O vicio é o tema seguinte sob a forma de uma espécie de emissão televisiva onde gente conhecida tenta adivinhar as secretas perversões dos entrevistados no palco através das perguntas que lhes são dirigidas.
O penúltimo quadro é sobre os resultados das experiências sexuais. Num laboratório tudo se testa a respeito das manifestações sobre a sexualidade humana. Com riscos óbvios, porque um gigantesco seio liberta-se da área científica e vem constituir séria ameaça para o cidade vizinha. A temática psicanalítica e o humor sobre judeus têm aqui associação hilariante.
A concluir procura-se descrever o que se passa na ejaculação através de um espermatozoide à beira de passar à ação, mas obcecado por algumas angústias existenciais.
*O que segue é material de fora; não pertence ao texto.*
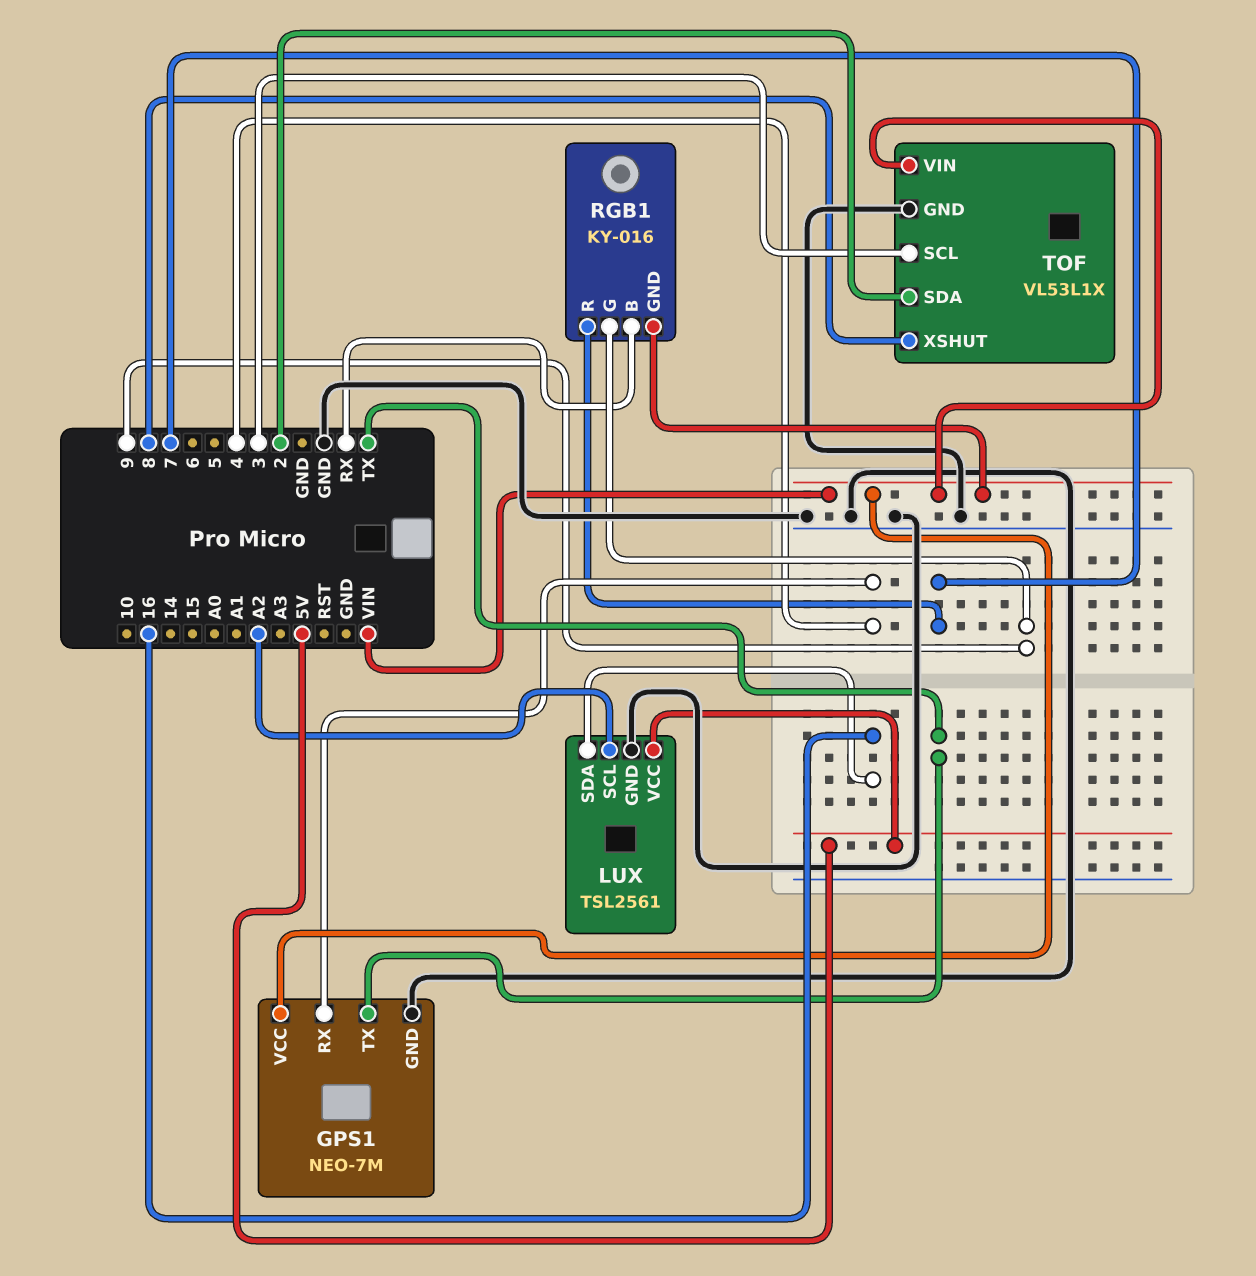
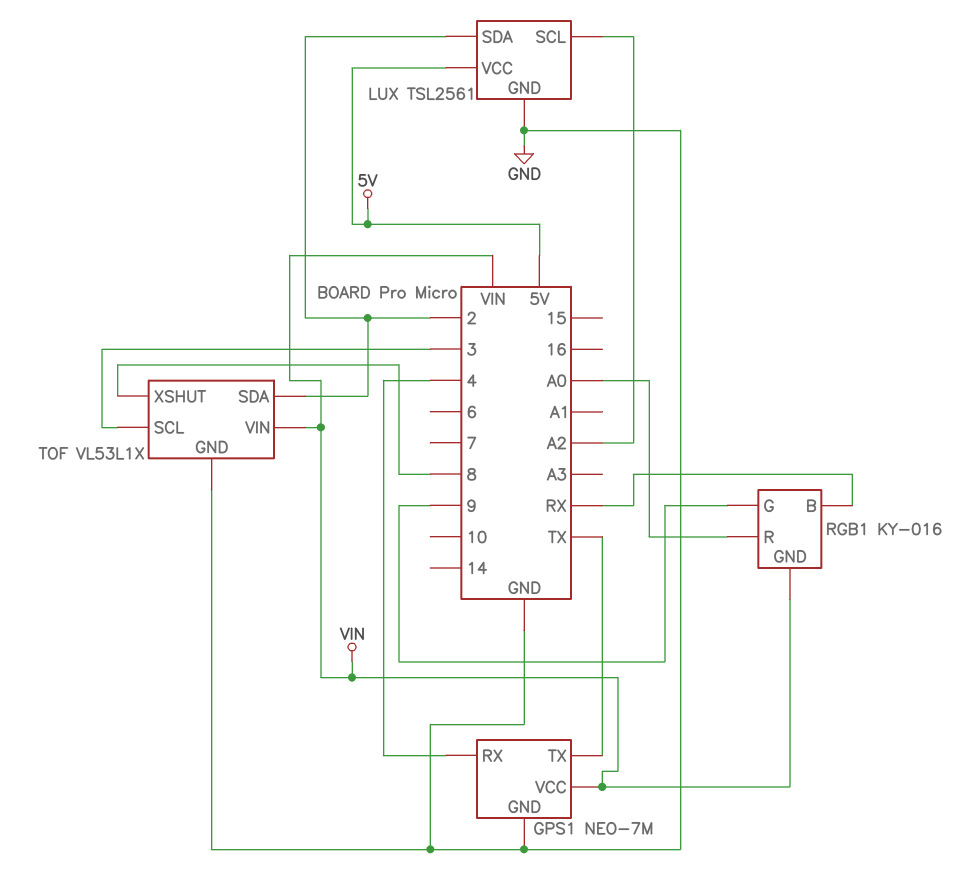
LUX pin SDA: 16 -> 2
RGB1 pin R: 7 -> A0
Quando chegamos ao genérico final sabemos que não se tratou de nenhuma obra-prima, mas ter-nos-emos divertido com inteligência, porque onde seria crível misturar citações de Shakespeare com o tema da sodomia, uma sátira a Norman Mailer com um espermatozoide armado em filósofo ou associar os filmes de Antonioni com as dificuldades do orgasmo feminino?